Item, er ist nur einer von mehreren Altrockern, die sich entsetzt äussern: Polo Hofer, Mark Fox und – wir sind nicht erstaunt – Chris von Rohr findens auch voll fies. Letzterer findet Kulturförderung an sich daneben und wenn, dann sollte man diese bestimmt nicht an eine Frau vergeben, die es wagt, die Schweiz für ihr Verhalten gegenüber Ausländern und Flüchtlingen zu kritisieren. Der «Blick» nimmt den Unmut dieser alten Herren dann auch als Anlass, um den Artikel unter den Titel «Hunger kriegt den Hals nicht voll» zu stellen.

Vom «Blick» fundierte Kenntnisse der Schweizer Musikszene zu erwarten, ist etwa so, als würde man einen Bernhardiner durchs Katzentörchen ins Haus lassen wollen.

Einmal mehr wird hier als «Schweizer Musikszene» definiert, was dem Boulevard bekannt ist. Eine fatale Fehleinschätzung, wie ich hier schon einmal erklärt habe. Die wirkliche Schweizer Musikszene findet überall statt, nur nicht in der Öffentlichkeit. Aber eben: Vom «Blick» fundierte Kenntnisse der Schweizer Musikszene zu erwarten, ist etwa so, als würde man einen Bernhardiner durchs Katzentörchen ins Haus lassen wollen.

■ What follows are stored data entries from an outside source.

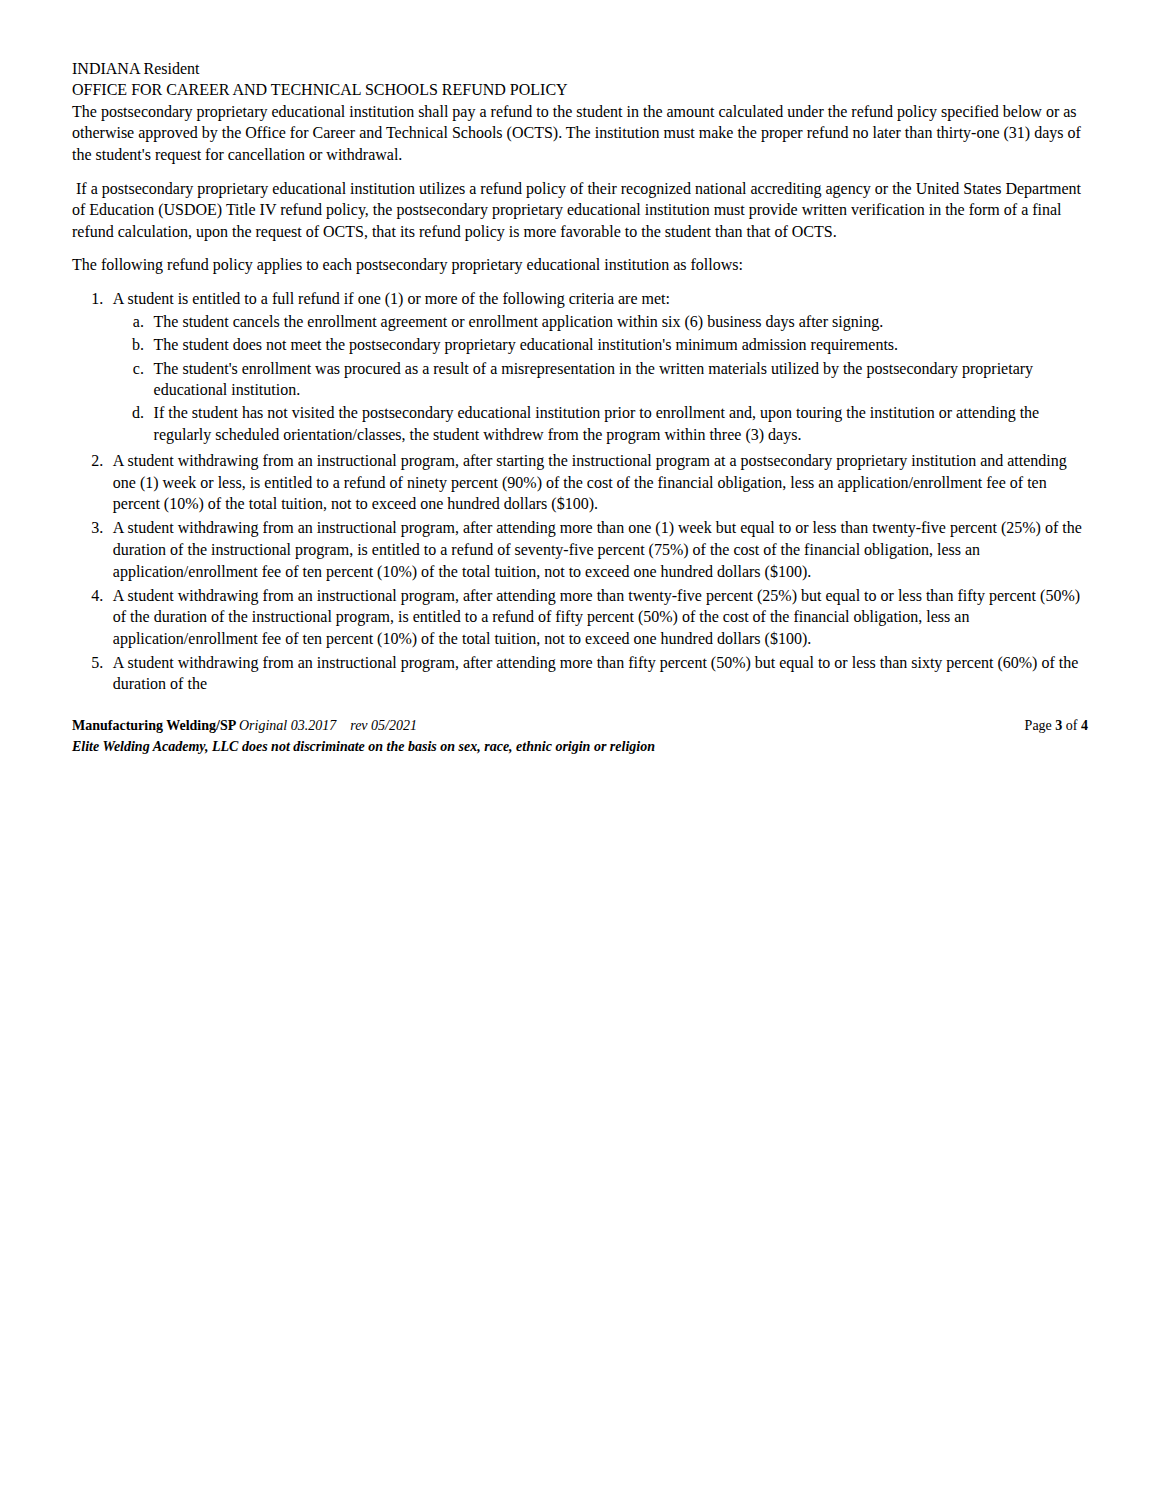INDIANA Resident
OFFICE FOR CAREER AND TECHNICAL SCHOOLS REFUND POLICY
The postsecondary proprietary educational institution shall pay a refund to the student in the amount calculated under the refund policy specified below or as otherwise approved by the Office for Career and Technical Schools (OCTS). The institution must make the proper refund no later than thirty-one (31) days of the student's request for cancellation or withdrawal.
If a postsecondary proprietary educational institution utilizes a refund policy of their recognized national accrediting agency or the United States Department of Education (USDOE) Title IV refund policy, the postsecondary proprietary educational institution must provide written verification in the form of a final refund calculation, upon the request of OCTS, that its refund policy is more favorable to the student than that of OCTS.
The following refund policy applies to each postsecondary proprietary educational institution as follows:
A student is entitled to a full refund if one (1) or more of the following criteria are met:
The student cancels the enrollment agreement or enrollment application within six (6) business days after signing.
The student does not meet the postsecondary proprietary educational institution's minimum admission requirements.
The student's enrollment was procured as a result of a misrepresentation in the written materials utilized by the postsecondary proprietary educational institution.
If the student has not visited the postsecondary educational institution prior to enrollment and, upon touring the institution or attending the regularly scheduled orientation/classes, the student withdrew from the program within three (3) days.
A student withdrawing from an instructional program, after starting the instructional program at a postsecondary proprietary institution and attending one (1) week or less, is entitled to a refund of ninety percent (90%) of the cost of the financial obligation, less an application/enrollment fee of ten percent (10%) of the total tuition, not to exceed one hundred dollars ($100).
A student withdrawing from an instructional program, after attending more than one (1) week but equal to or less than twenty-five percent (25%) of the duration of the instructional program, is entitled to a refund of seventy-five percent (75%) of the cost of the financial obligation, less an application/enrollment fee of ten percent (10%) of the total tuition, not to exceed one hundred dollars ($100).
A student withdrawing from an instructional program, after attending more than twenty-five percent (25%) but equal to or less than fifty percent (50%) of the duration of the instructional program, is entitled to a refund of fifty percent (50%) of the cost of the financial obligation, less an application/enrollment fee of ten percent (10%) of the total tuition, not to exceed one hundred dollars ($100).
A student withdrawing from an instructional program, after attending more than fifty percent (50%) but equal to or less than sixty percent (60%) of the duration of the
Manufacturing Welding/SP Original 03.2017 rev 05/2021
Page 3 of 4
Elite Welding Academy, LLC does not discriminate on the basis on sex, race, ethnic origin or religion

Zum Glück gibts noch fundierteren Kulturjournalismus, etwa im «Tagi». Denkste! Dieser titelt: «Schon wieder sie!» Und mit dem Satz «Sie ist jung, sie ist eine Frau – damit war sie fällig» verwechselt die Artikelschreiberin den Schweizer Musikpreis, bei dem 15 der wichtigsten Schweizer Musikschaffenden nominiert waren, mit der Miss-Schweiz-Wahl und suggeriert, dass Hunger nur wegen ihres Frau-Seins und ihres Alters gewonnen hat.

Ich kenne Sophie Hunger nicht persönlich, aber ich kenne einen Teil des musikalischen Schaffens der Nominierten. Ich möchte deshalb einige der meistgeäusserten Kritikpunkte relativieren. Also:

«Hunderttausend Franken von unseren Steuergeldern – das ist völlig übertrieben, vor allem für diese Musik(erin)!»

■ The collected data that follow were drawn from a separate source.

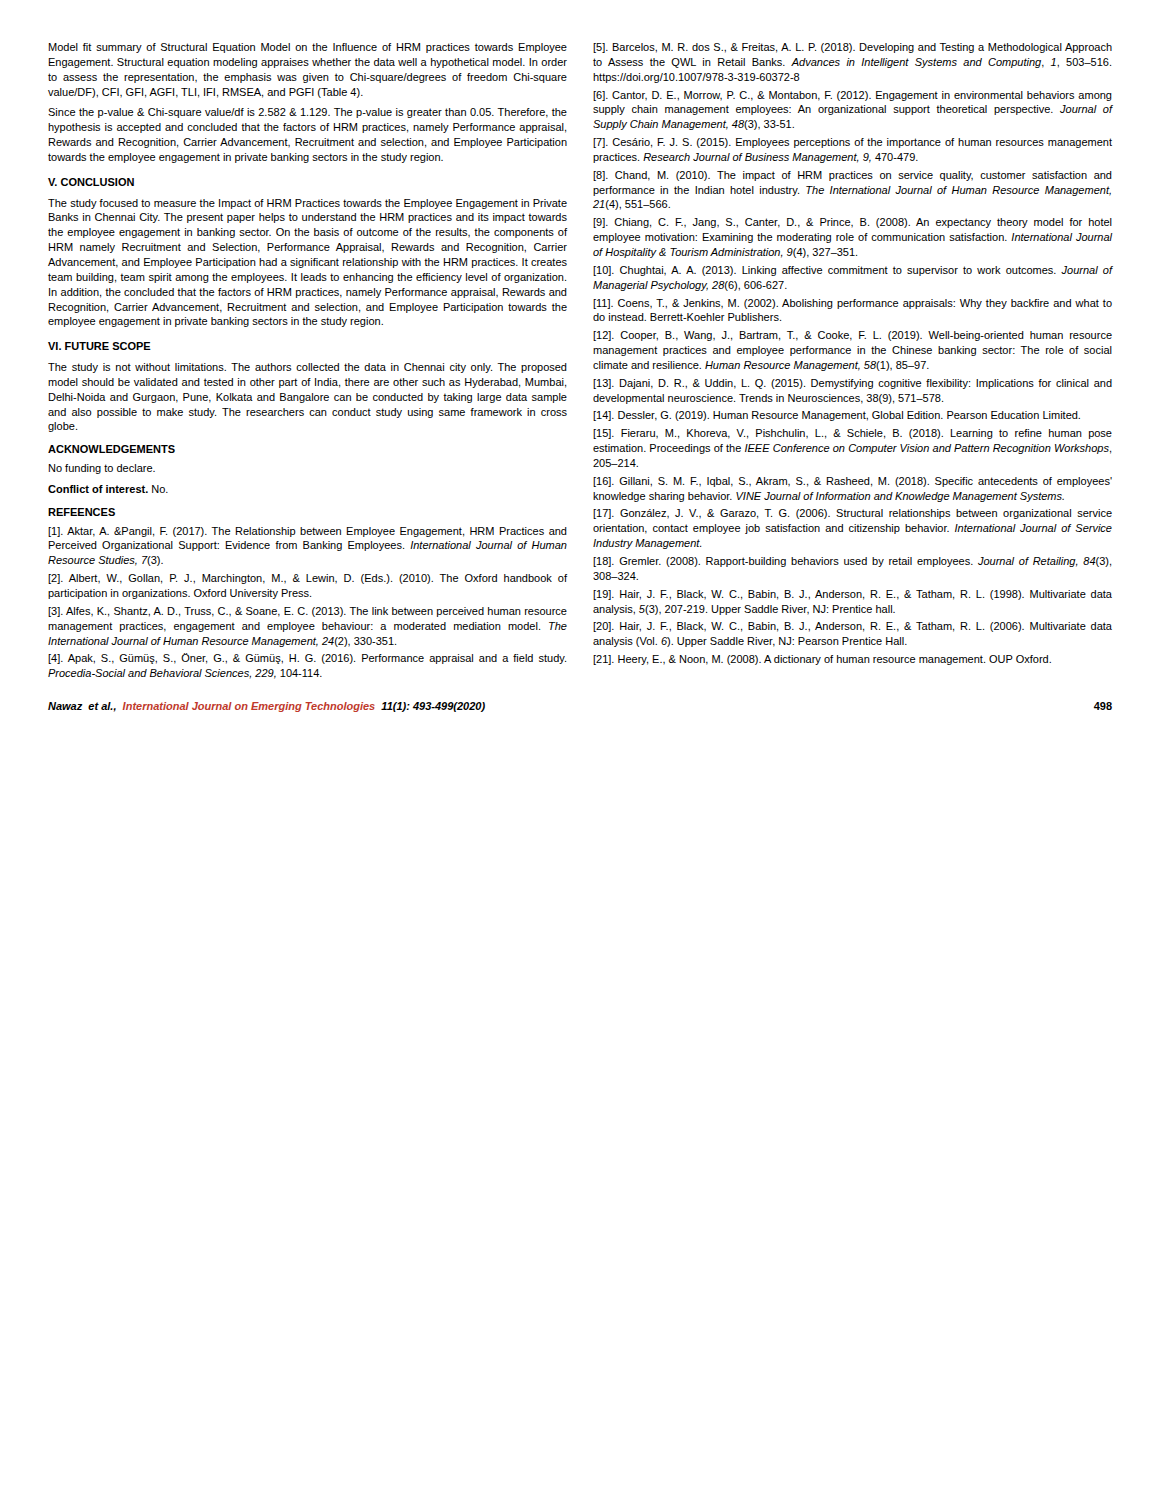Model fit summary of Structural Equation Model on the Influence of HRM practices towards Employee Engagement. Structural equation modeling appraises whether the data well a hypothetical model. In order to assess the representation, the emphasis was given to Chi-square/degrees of freedom Chi-square value/DF), CFI, GFI, AGFI, TLI, IFI, RMSEA, and PGFI (Table 4).
Since the p-value & Chi-square value/df is 2.582 & 1.129. The p-value is greater than 0.05. Therefore, the hypothesis is accepted and concluded that the factors of HRM practices, namely Performance appraisal, Rewards and Recognition, Carrier Advancement, Recruitment and selection, and Employee Participation towards the employee engagement in private banking sectors in the study region.
V. CONCLUSION
The study focused to measure the Impact of HRM Practices towards the Employee Engagement in Private Banks in Chennai City. The present paper helps to understand the HRM practices and its impact towards the employee engagement in banking sector. On the basis of outcome of the results, the components of HRM namely Recruitment and Selection, Performance Appraisal, Rewards and Recognition, Carrier Advancement, and Employee Participation had a significant relationship with the HRM practices. It creates team building, team spirit among the employees. It leads to enhancing the efficiency level of organization. In addition, the concluded that the factors of HRM practices, namely Performance appraisal, Rewards and Recognition, Carrier Advancement, Recruitment and selection, and Employee Participation towards the employee engagement in private banking sectors in the study region.
VI. FUTURE SCOPE
The study is not without limitations. The authors collected the data in Chennai city only. The proposed model should be validated and tested in other part of India, there are other such as Hyderabad, Mumbai, Delhi-Noida and Gurgaon, Pune, Kolkata and Bangalore can be conducted by taking large data sample and also possible to make study. The researchers can conduct study using same framework in cross globe.
ACKNOWLEDGEMENTS
No funding to declare.
Conflict of interest. No.
REFEENCES
[1]. Aktar, A. &Pangil, F. (2017). The Relationship between Employee Engagement, HRM Practices and Perceived Organizational Support: Evidence from Banking Employees. International Journal of Human Resource Studies, 7(3).
[2]. Albert, W., Gollan, P. J., Marchington, M., & Lewin, D. (Eds.). (2010). The Oxford handbook of participation in organizations. Oxford University Press.
[3]. Alfes, K., Shantz, A. D., Truss, C., & Soane, E. C. (2013). The link between perceived human resource management practices, engagement and employee behaviour: a moderated mediation model. The International Journal of Human Resource Management, 24(2), 330-351.
[4]. Apak, S., Gümüş, S., Öner, G., & Gümüş, H. G. (2016). Performance appraisal and a field study. Procedia-Social and Behavioral Sciences, 229, 104-114.
[5]. Barcelos, M. R. dos S., & Freitas, A. L. P. (2018). Developing and Testing a Methodological Approach to Assess the QWL in Retail Banks. Advances in Intelligent Systems and Computing, 1, 503–516. https://doi.org/10.1007/978-3-319-60372-8
[6]. Cantor, D. E., Morrow, P. C., & Montabon, F. (2012). Engagement in environmental behaviors among supply chain management employees: An organizational support theoretical perspective. Journal of Supply Chain Management, 48(3), 33-51.
[7]. Cesário, F. J. S. (2015). Employees perceptions of the importance of human resources management practices. Research Journal of Business Management, 9, 470-479.
[8]. Chand, M. (2010). The impact of HRM practices on service quality, customer satisfaction and performance in the Indian hotel industry. The International Journal of Human Resource Management, 21(4), 551–566.
[9]. Chiang, C. F., Jang, S., Canter, D., & Prince, B. (2008). An expectancy theory model for hotel employee motivation: Examining the moderating role of communication satisfaction. International Journal of Hospitality & Tourism Administration, 9(4), 327–351.
[10]. Chughtai, A. A. (2013). Linking affective commitment to supervisor to work outcomes. Journal of Managerial Psychology, 28(6), 606-627.
[11]. Coens, T., & Jenkins, M. (2002). Abolishing performance appraisals: Why they backfire and what to do instead. Berrett-Koehler Publishers.
[12]. Cooper, B., Wang, J., Bartram, T., & Cooke, F. L. (2019). Well-being-oriented human resource management practices and employee performance in the Chinese banking sector: The role of social climate and resilience. Human Resource Management, 58(1), 85–97.
[13]. Dajani, D. R., & Uddin, L. Q. (2015). Demystifying cognitive flexibility: Implications for clinical and developmental neuroscience. Trends in Neurosciences, 38(9), 571–578.
[14]. Dessler, G. (2019). Human Resource Management, Global Edition. Pearson Education Limited.
[15]. Fieraru, M., Khoreva, V., Pishchulin, L., & Schiele, B. (2018). Learning to refine human pose estimation. Proceedings of the IEEE Conference on Computer Vision and Pattern Recognition Workshops, 205–214.
[16]. Gillani, S. M. F., Iqbal, S., Akram, S., & Rasheed, M. (2018). Specific antecedents of employees' knowledge sharing behavior. VINE Journal of Information and Knowledge Management Systems.
[17]. González, J. V., & Garazo, T. G. (2006). Structural relationships between organizational service orientation, contact employee job satisfaction and citizenship behavior. International Journal of Service Industry Management.
[18]. Gremler. (2008). Rapport-building behaviors used by retail employees. Journal of Retailing, 84(3), 308–324.
[19]. Hair, J. F., Black, W. C., Babin, B. J., Anderson, R. E., & Tatham, R. L. (1998). Multivariate data analysis, 5(3), 207-219. Upper Saddle River, NJ: Prentice hall.
[20]. Hair, J. F., Black, W. C., Babin, B. J., Anderson, R. E., & Tatham, R. L. (2006). Multivariate data analysis (Vol. 6). Upper Saddle River, NJ: Pearson Prentice Hall.
[21]. Heery, E., & Noon, M. (2008). A dictionary of human resource management. OUP Oxford.
Nawaz et al., International Journal on Emerging Technologies 11(1): 493-499(2020)
498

Die staatliche Subvention von Musik und Kunst ist wichtig für die Schweiz. Das Land profitiert davon, wenn es eine vielfältige kritische und kantige Musikszene fördert, die schlussendlich dem Bürger dient mit Unterhaltung, Denkanstössen und Kunstwerken jenseits von Kommerz und Berechnung.

Hunderttausend Franken reichen gerade, um ein Album vernünftig zu produzieren.

Der Stand des Musikers ist in der Schweiz nach wie vor ein sehr schwerer. Im Gegensatz zu anderen Ländern und Kulturen, muss man sich in der Schweiz permanent rechtfertigen, wenn man im Musik- oder Kunstbereich arbeitet. Noch immer gilt hier das Erschaffen von Kunst, das Komponieren von Liedern und das permanente Live-Performen nicht als richtiger Beruf, obwohl Musik, Text und Video in der Gesellschaft immer wichtiger werden.

Hunderttausend Franken reichen gerade, um ein Album vernünftig zu produzieren. Nachdem Sophie Hunger damit die Musiker, das Studio und alles andere bezahlt hat, bleiben ihr vielleicht noch ein paar Tausend für den Lebensunterhalt.

«Schon wieder sie! Immer kriegen die gleichen alles in den Arsch geschoben.»

Natürlich gäbe es in der Schweiz auch andere fördernswerte Musiker und Projekte, es ist aber konsequent, eine Künstlerin über Jahre aufzubauen und zu unterstützen. Sophie Hunger ist eine brillante Musikerin, die international Anerkennung erfährt. Für die Schweiz als Land ist es klug, sie immer wieder zu fördern und auf ihrem Weg zu unterstützen.

«Immer gewinnt nur der Mainstream.»

Sophie Hunger ist das Gegenteil von Mainstream. Würde man auf den Schweizer Strassen eine Umfrage machen, würden weniger als 30 Prozent wissen, wer diese Frau ist. DJ Antoine würden über 70 Prozent erkennen. Antoine ist ein Mainstream-Künstler, der viel Geld verdient, der Musik und Kultur dieses Landes aber wenig nachhaltiges bringt. Hunger ist eine tiefgründige Künstlerin, die in die Musikgeschichte eingehen wird und zum Glück auch kommerziellen Erfolg hat.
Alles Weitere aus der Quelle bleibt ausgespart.